Orangutans in Indonesia Suffering from Illegal Trade, Rampant Hunting
More than 500 of Borneo’s orangutans are trafficked illegally in the Indonesian market every
year, while rampant hunting is predicted to threaten to make the species extinct in the next 50 years, said an activist.
“Those traded are their babies. Hunters kill the mothers in order to catch them,” said Arbi Valentinus of the Orangutan Conservation Service Program (OCSP).
Valentinus said that if the orangutan hunting was not stopped, the species would extinct in the next 50 years.
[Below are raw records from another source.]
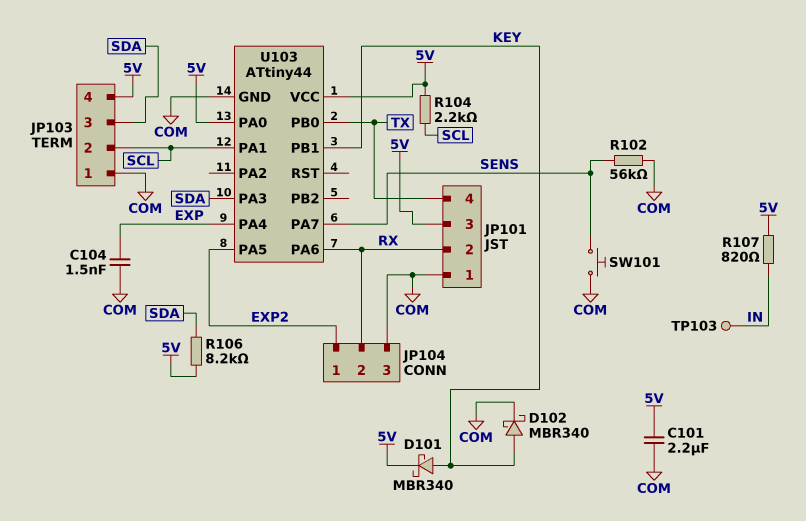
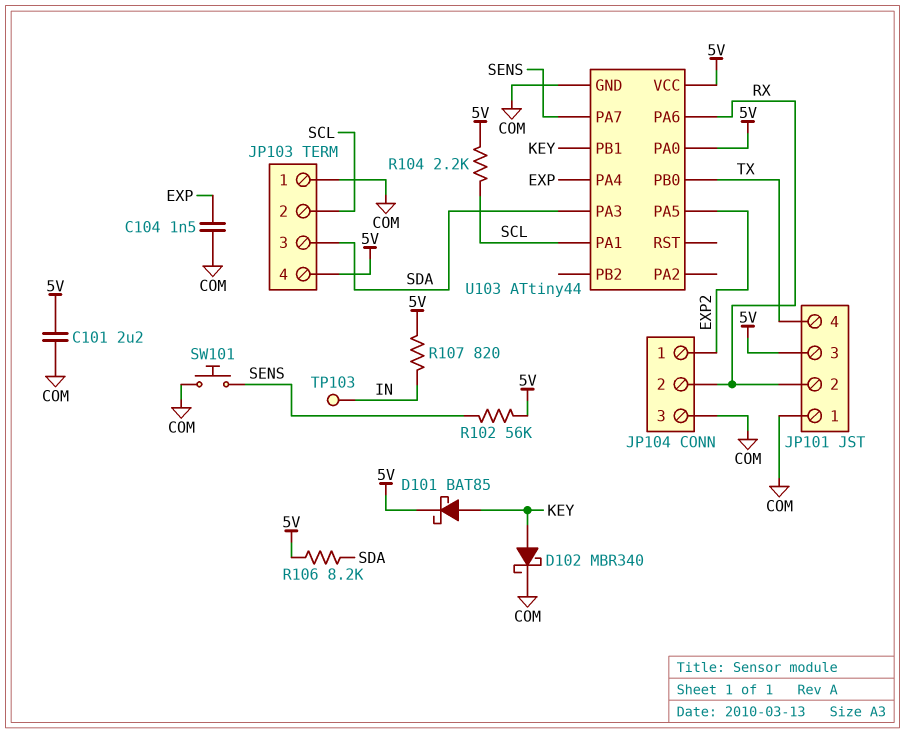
D101: schottky MBR340 (A KEY, K 5V) -> schottky BAT85 (A KEY, K 5V)
R102: 56k (COM, SENS) -> 56k (5V, SENS)

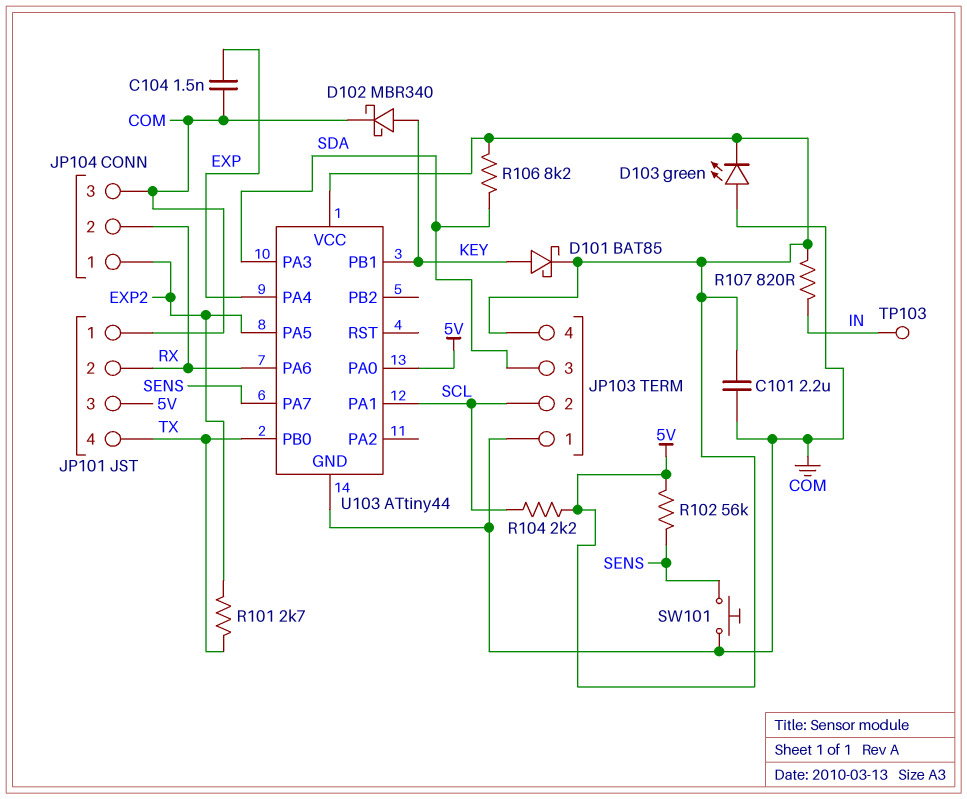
D103: none -> LED green (A COM, K 5V)
R101: none -> 2.7k (EXP2, TX)

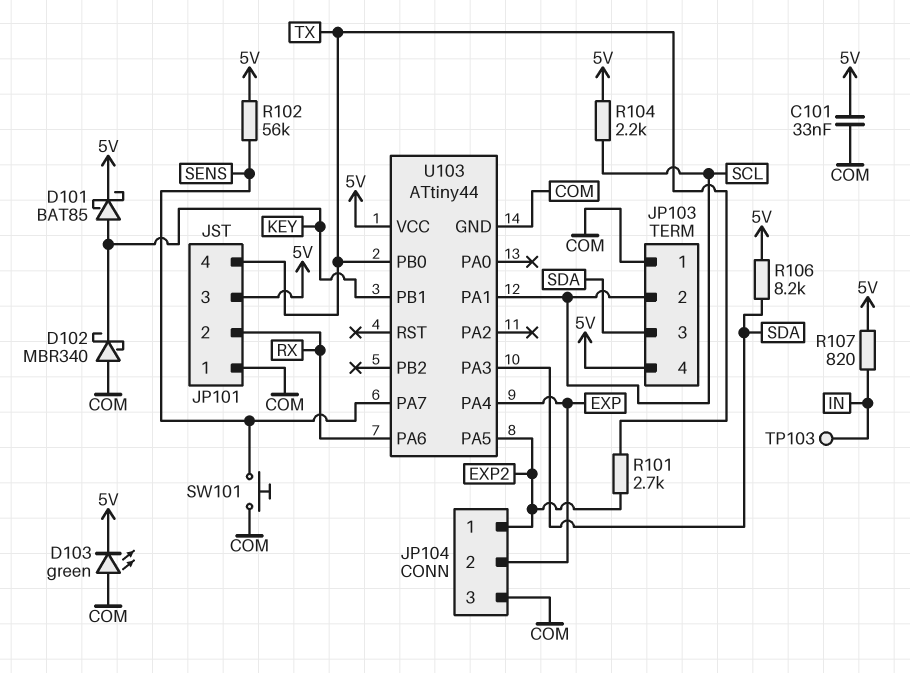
C101: 2.2uF (5V, COM) -> 33nF (5V, COM)
C104: 1.5nF (COM, EXP) -> none
D102: schottky MBR340 (A KEY, K COM) -> schottky MBR340 (A COM, K KEY)
JP104 pin 2: RX -> EXP
U103 pin PA0: 5V -> none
It is estimated that the orangutan`s habitat in the Kalimantan region continues to decrease by about 3 sq. km. per year, making the animal one of the endangered species included in appendix I of the Convention on International Trade in Endangered Species (CITES), Law No. 5 / 1990 on Bio-diversity and Ecosystem.
That law actually states that unlicensed domestication of the orangutan (Pongo Pygmaeus) is is a violation.
“A year before the issuance of Government Regulation (PP) No. 7/1999 on Animal Stuff, a directorate general decree on the permit to raise wild animals was issued in the run up to the issuance of the PP,” Valentinus said. “Sadly, the decree has yet to be scraped though the PP is already issued.”
He said it was believed legal sanctions were not taken against violators of species domestication so far because the PP had not yet been lifted.
An orangutan expert from the Indonesian Institute of Sciences (LIPI), Jito Sugardjito, said there were only four great ape species in the world, three of which were found in Africa while the other one in Indonesia and Malaysia, namely orangutans. Recent estimates indicate that approximately 63,000 orangutans remain in the wild.